Muthoot Finance Ltd reported an operationally healthy March quarter, with a strong 41 per cent year-on-year (YoY) growth in gold loans. Profit for the Kochi-based NBFC grew 42.7 per cent YoY in Q4, led by robust loan growth, controlled increase in opex and sequential decline in provisions. Net interest margin (NIM), however, fell sequentially.
While gold prices had a major impact on gold asset under management (AUM) growth, stock analysts noted gold tonnage and client accounts also grew 10.6 per cent YoY and 16.8 per cent YoY, respectively.
Nirmal Bang Institutional Equities maintained its ‘Buy’ rating on Muthoot Finance with a revised target price of Rs 2,693 against Rs 2,680 earlier, saying its target multiple for the standalone business is at a 13.3 per cent premium to the past 5-year average P/ABV multiple of 2.65.

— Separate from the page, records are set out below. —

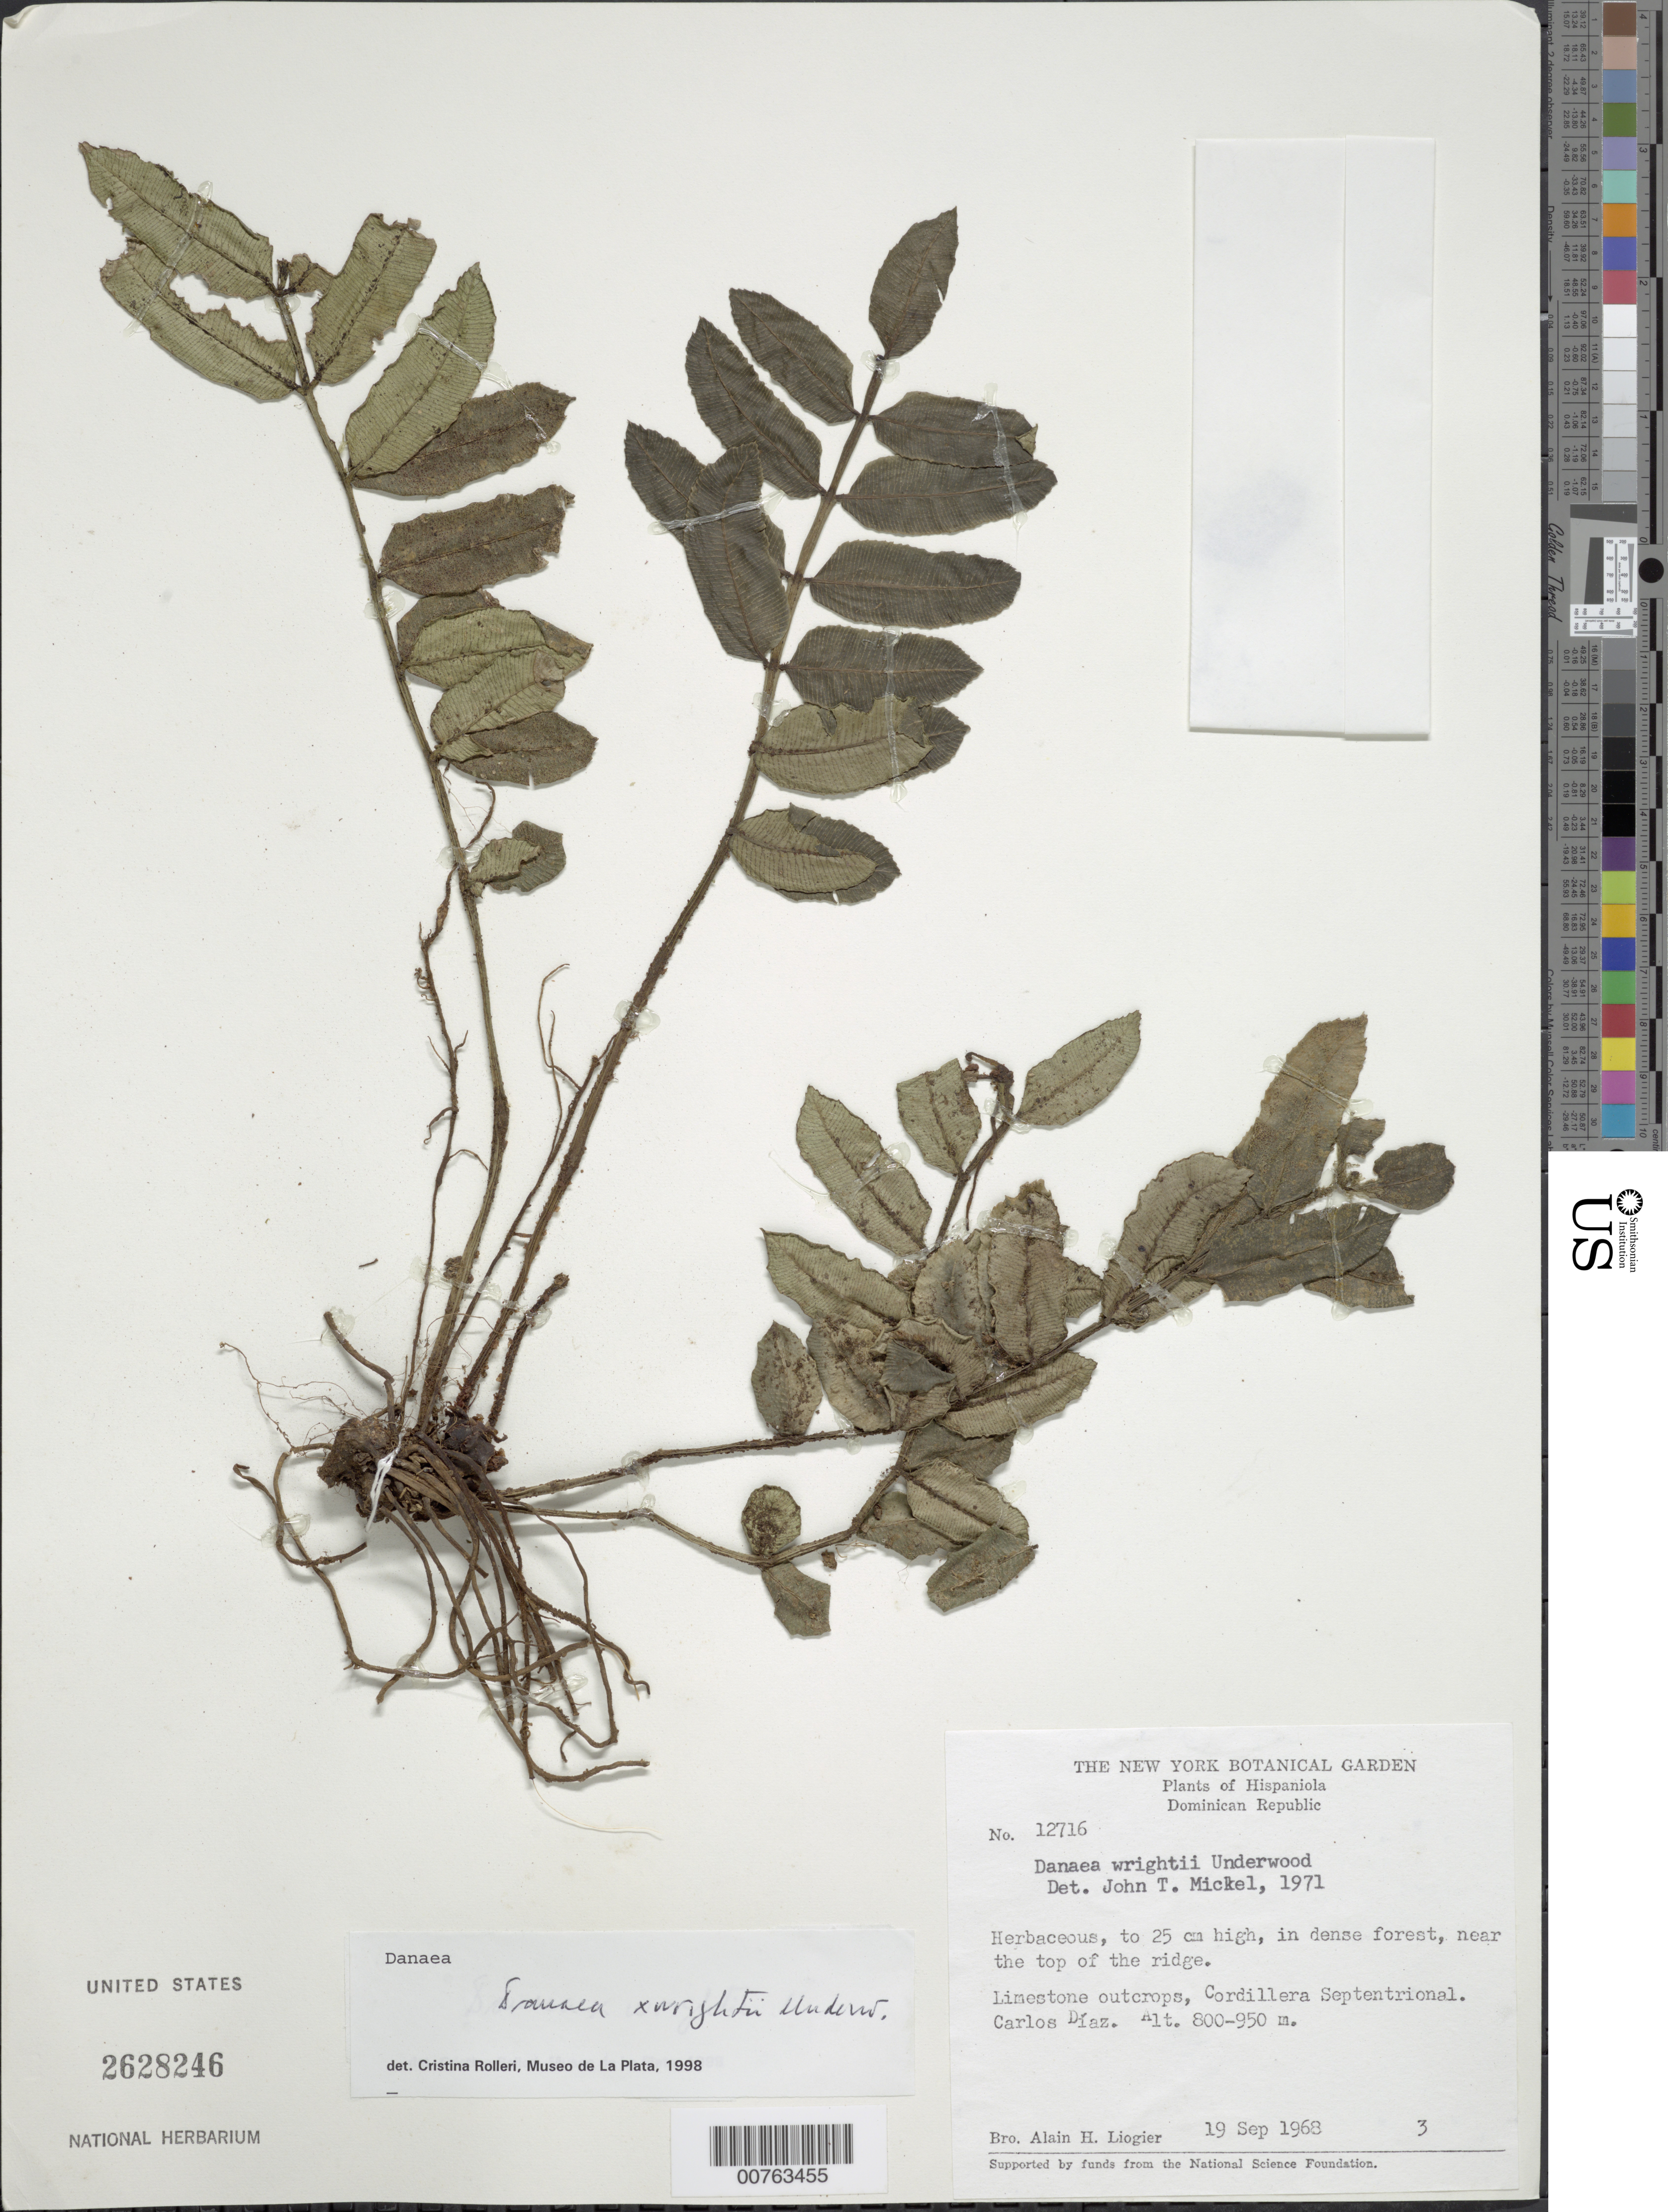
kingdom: Plantae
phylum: Tracheophyta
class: Polypodiopsida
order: Marattiales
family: Marattiaceae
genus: Danaea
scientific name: Danaea x wrightii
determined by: Rolleri, Cristina H.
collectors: A. H. Liogier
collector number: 12716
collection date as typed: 19 Sep 1968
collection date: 1968-09-19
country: Dominican Republic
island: Hispaniola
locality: Cordillera Septentrional, Carlos Diaz. Near the top of the ridge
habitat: Dense forest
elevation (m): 800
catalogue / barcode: US 2628246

MOFSL said Muthoot Finance delivered a healthy operational performance, driven by strong gold loan growth, supported by an increase in gold tonnage and decent customer additions.
“However, margins declined sequentially, primarily due to a rise in the cost of borrowings but without any significant pressure on yields. Asset quality improved during the quarter, driven by gold auctions, which led to a reduction in credit costs,” it said.
With a favorable demand outlook for gold loans driven by reduced competition from banks and limited availability of unsecured credit, the NBFC is well-positioned to maintain its healthy loan growth momentum, MOFSL said.
That said, “Until clarity emerges from the final gold lending guidelines, the outlook on gold loan growth will remain clouded, which will remain a near-term overhang on Muthoot’s stock price and valuations,” it said while suggesting a target of Rs 2,400.
Given Muthoot Finance’s consistent performance and firm gold prices, Nuvama retained ‘Buy’ on the stock.
“We are increasing target to Rs 2,625/3.1x BV FY26E (from Rs 2,550). The management indicated NBFCs have suggested changes in draft RBI guidelines on LTV, which will benefit lenders and borrowers,” it said.